Per me un “post-moderno” è l’ultimo post pubblicato su Cabaret Bisanzio.
(E successo è il participio passato di succedere)
Tristan Daino
bene, i padri sono sono la maledizione dei figli; perché stupirsi, allora, se i figli in fase edipica intendono sopprimere simbolicamente il proprio vecchio?
(simbolicamente, si era detto simbolicamente, cosa ci fa uno futuro scrittore di appena tre anni con la mannaia in mano?)
Vins Gallico, se sei – come sei – il Vincenzo Gallico che ricordo, son lieto di incontrarti dopo aver pubblicato, tempo fa, le tue parole su sacripante!
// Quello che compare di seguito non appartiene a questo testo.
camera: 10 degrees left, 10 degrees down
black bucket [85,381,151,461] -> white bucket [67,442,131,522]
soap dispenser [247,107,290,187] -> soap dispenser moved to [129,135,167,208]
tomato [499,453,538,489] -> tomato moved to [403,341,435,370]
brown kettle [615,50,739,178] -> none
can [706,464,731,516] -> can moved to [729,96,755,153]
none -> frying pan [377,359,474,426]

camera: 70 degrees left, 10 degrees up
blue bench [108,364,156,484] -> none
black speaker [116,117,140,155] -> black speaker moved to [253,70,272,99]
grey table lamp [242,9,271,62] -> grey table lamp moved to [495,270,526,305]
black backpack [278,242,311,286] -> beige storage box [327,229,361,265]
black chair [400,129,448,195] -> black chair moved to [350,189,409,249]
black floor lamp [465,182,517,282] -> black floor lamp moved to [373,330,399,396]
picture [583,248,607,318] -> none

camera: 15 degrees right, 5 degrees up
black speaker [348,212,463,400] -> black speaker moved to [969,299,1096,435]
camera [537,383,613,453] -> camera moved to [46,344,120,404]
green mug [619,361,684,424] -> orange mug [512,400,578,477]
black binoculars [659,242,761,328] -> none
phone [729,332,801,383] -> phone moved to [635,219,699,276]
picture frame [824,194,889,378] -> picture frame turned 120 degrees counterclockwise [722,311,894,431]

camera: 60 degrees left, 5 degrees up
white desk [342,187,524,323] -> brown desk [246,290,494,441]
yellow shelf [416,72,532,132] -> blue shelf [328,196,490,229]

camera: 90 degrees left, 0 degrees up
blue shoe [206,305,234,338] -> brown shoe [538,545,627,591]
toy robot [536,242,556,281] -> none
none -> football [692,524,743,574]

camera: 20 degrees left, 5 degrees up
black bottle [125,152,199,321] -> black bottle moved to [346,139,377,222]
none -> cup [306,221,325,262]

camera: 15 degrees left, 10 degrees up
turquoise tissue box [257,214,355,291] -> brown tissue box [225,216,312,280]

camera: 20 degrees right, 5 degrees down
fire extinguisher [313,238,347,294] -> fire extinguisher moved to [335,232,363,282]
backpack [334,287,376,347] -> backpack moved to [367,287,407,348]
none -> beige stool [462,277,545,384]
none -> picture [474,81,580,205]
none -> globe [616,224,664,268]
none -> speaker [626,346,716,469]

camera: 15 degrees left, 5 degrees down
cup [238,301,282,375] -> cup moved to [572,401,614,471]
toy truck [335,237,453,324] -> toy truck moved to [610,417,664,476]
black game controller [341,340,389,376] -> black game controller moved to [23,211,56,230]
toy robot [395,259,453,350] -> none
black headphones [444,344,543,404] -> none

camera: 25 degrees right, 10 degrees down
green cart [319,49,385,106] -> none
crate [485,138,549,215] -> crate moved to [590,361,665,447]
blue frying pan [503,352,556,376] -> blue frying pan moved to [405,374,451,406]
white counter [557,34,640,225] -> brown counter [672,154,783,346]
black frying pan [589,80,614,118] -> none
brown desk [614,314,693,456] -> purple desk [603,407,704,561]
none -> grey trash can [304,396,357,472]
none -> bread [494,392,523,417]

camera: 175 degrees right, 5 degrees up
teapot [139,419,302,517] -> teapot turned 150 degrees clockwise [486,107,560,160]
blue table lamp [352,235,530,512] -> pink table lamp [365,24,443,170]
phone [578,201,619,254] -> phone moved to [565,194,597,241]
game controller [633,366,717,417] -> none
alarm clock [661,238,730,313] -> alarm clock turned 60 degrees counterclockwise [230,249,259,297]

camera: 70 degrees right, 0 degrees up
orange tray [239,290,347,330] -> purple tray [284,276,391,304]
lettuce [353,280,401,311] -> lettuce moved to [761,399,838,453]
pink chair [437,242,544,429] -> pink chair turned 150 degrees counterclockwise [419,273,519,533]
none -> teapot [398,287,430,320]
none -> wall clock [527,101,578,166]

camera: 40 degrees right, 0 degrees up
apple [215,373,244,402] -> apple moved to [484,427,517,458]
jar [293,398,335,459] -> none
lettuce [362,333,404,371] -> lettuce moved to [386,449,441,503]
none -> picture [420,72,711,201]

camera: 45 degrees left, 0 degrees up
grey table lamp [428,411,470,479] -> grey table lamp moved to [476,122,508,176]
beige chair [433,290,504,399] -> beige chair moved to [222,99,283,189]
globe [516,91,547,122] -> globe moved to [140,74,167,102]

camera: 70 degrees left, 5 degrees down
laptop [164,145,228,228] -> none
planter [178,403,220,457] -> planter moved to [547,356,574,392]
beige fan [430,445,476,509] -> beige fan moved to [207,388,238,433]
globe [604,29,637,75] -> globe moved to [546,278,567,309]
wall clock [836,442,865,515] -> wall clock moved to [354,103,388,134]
caro effe, sacripante era un gran bel progetto.
grazie a te di avermi dato quella possibilità prima che il mio nome battesimale effettuasse quel processo di crucchizzazione (non solo il nome, poi) che lo ha reso quello che è poi diventato…
mi piacque parecchio. Grazie.
Ho 25 anni, comunque.
Anche se l’esilio scriptorio in Uruguay ha fatto schizzare il mio tasso di disillusione a valori da sessantenne.
Il Papozzi mi disse dei tuoi dubbi e mi sembra giusto fugarli o affucarli.
Per la traduzione chiedete al grande Billi.